BEGIN Data provided

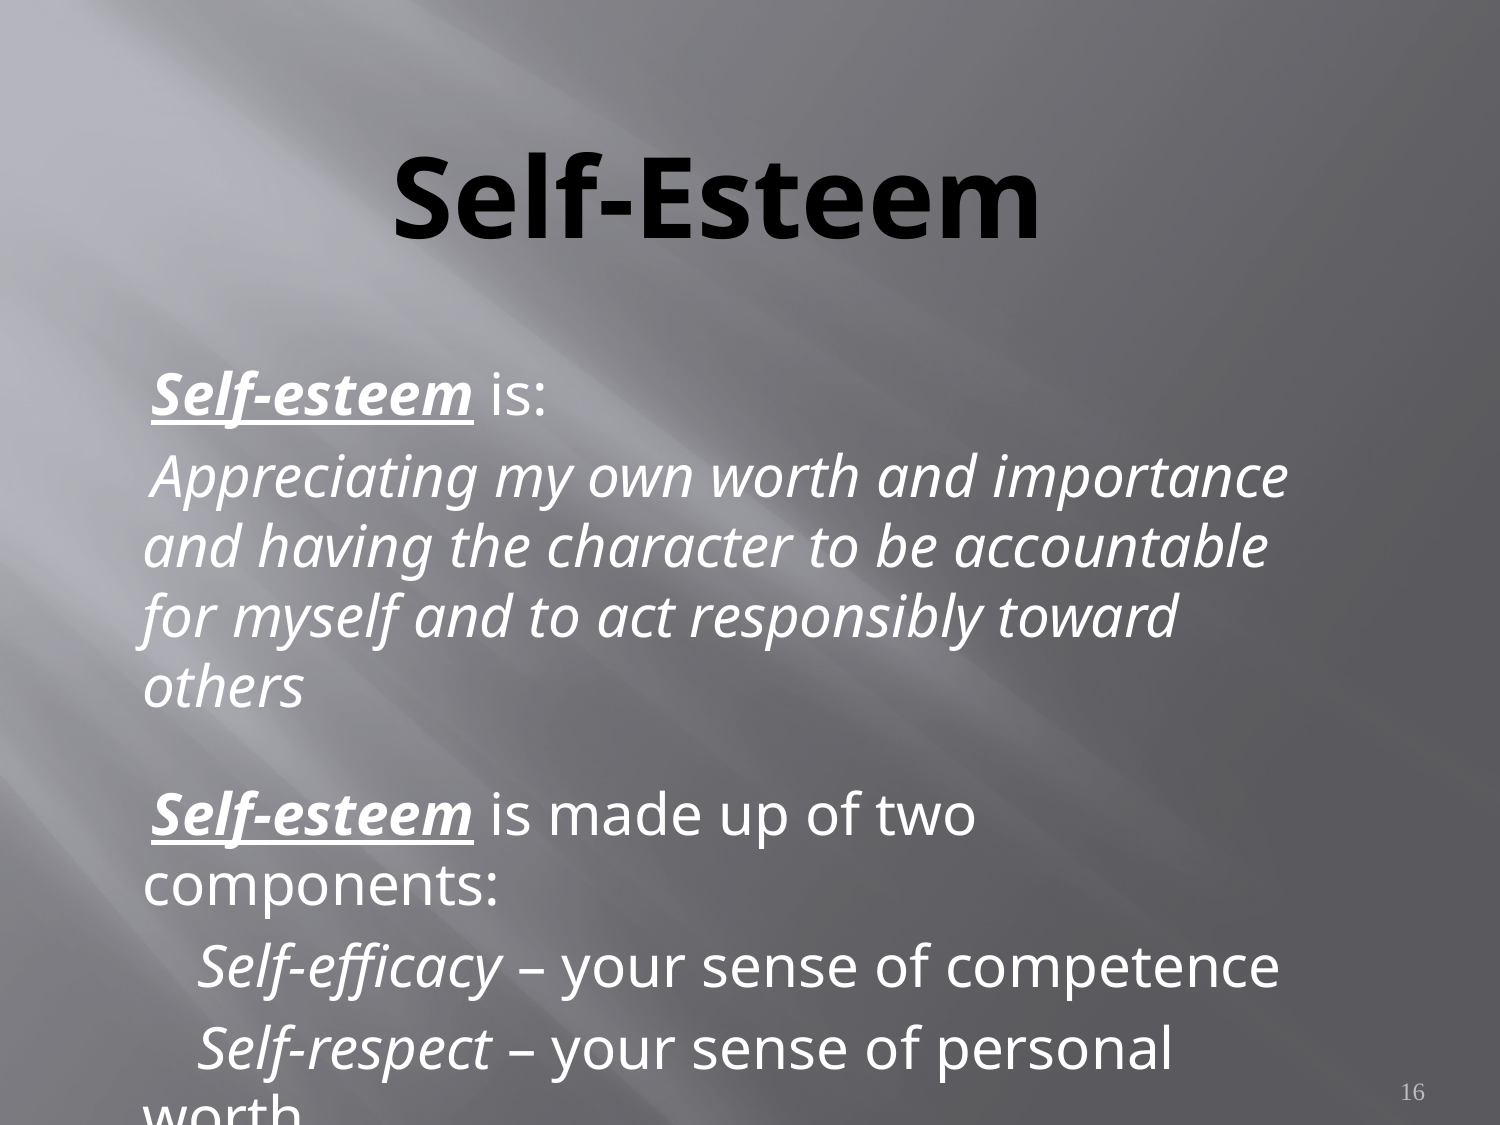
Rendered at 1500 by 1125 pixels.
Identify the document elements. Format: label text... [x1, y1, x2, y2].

slide_number 16 [1299, 1052, 1425, 1113]
list Self-esteem is: Appreciating my own worth and importance and having the character to be accountable for myself and to act responsibly toward others Self-esteem is made up of two components: Self-efficacy – your sense of competence Self-respect – your sense of personal worth [37, 349, 1351, 963]
title Self-Esteem [62, 99, 1375, 288]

END Data provided

Problem to solve ▸
Omit all images when repeating the data above exactly.

Output of the task ▸
Rendered at 1500 by 1125 pixels.
Identify the document elements. Format: label text... [x1, y1, x2, y2].

slide_number 16 [1299, 1052, 1425, 1113]
list Self-esteem is: Appreciating my own worth and importance and having the character to be accountable for myself and to act responsibly toward others Self-esteem is made up of two components: Self-efficacy – your sense of competence Self-respect – your sense of personal worth [37, 349, 1351, 963]
title Self-Esteem [62, 99, 1375, 288]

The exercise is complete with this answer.